За столами собиралось всё меньше панов – зато самых стойких и забурунных. И самых, кстати, обидчивых по части намёков на возможное завершение гостевания. Поэтому новобрачные продолжали выходить к обедам и вечерним застольям, а Никанорыч продолжал ошиваться подле них. Был ему от этой изнурительной стратегии какой-то профит – трудно сказать. Пепелюшка, полностью поглощённая своей любовью и её предметом в бархатном берете, вряд ли кого-либо замечала и различала: Никанорыча от пана Заяцкого, а служку с подносом от графа Олельковича. Или от подружки Кирочки. Эта тоже маячила нынче где-то фоном – фоном, оттеняющим невероятную красоту и невыразимые достоинства возлюбленного мужа.
Впрочем, Кира редко на этом фоне появлялась. Мало ли. Ей ведь могли и припомнить последнее выступление на публике. И бес их поймёт, этих средневековых долдонов, в каком контексте его припомнят…
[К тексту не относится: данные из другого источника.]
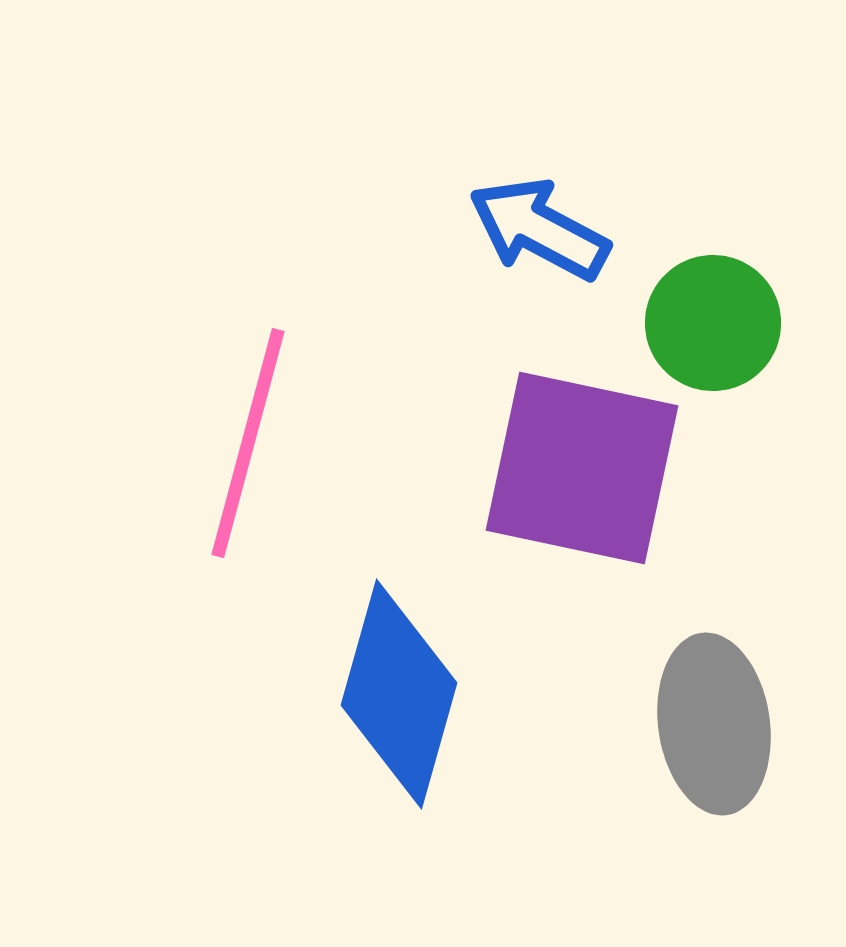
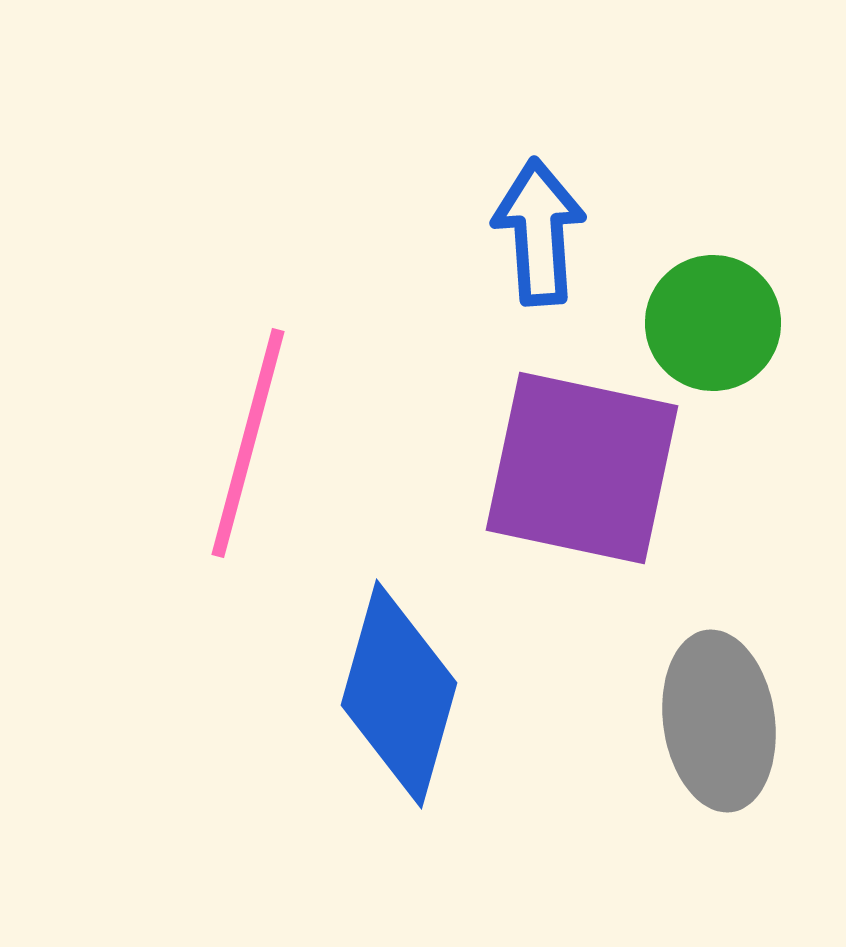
blue arrow: moved 3 px down; rotated 58 degrees clockwise
gray ellipse: moved 5 px right, 3 px up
Она мышкой отсиживалась в своих покоях, нянча забинтованные руки. Принимала пару раз в день лекаря, являвшегося на перевязки, сплетничала с горничной, гуляла в парке с Сырником. Эта вольная псина цыганского образа жизни вновь изображала из себя собачью преданность и верность до гробовой доски. А на деле - до первого шухера. Несмотря на это, а, может, именно поэтому Кире было с ним спокойно - как с барометром, предсказывающим ясную погоду: если Сырник рядом, в череде бед, неприятностей и опасностей наметился просвет. Впрочем, она всё чаще ловила себя на мысли, что не только это свойство непостоянного пса её утешает. Утешением стал он сам - бестолковый, лохматый, никчёмный. Чему она радовалась, когда, выбираясь в парк на прогулку, замечала на дорожке, у входа, его грязно-белую с рыжими подпалинами масть? На этот вопрос она себе ответить не могла. Поэтому решила им не задаваться.Тем более, что подобных вопросов без ответа у неё и без того накопилось...
Кира подолгу просиживала у туалетного столика, заново привыкая к своему отражению.
Каждое утро она с замиранием сердца открывала глаза и первым делом бежала к зеркалу, одновременно и торопясь, и отчаянно труся его равнодушной честности. Но зеркало пока не подводило, неизменно являя её настороженному взору беспокойное, немного излишне бледное, но молодое лицо; растрёпанные после сна, но блестящие и густые, без единой нити седины волосы.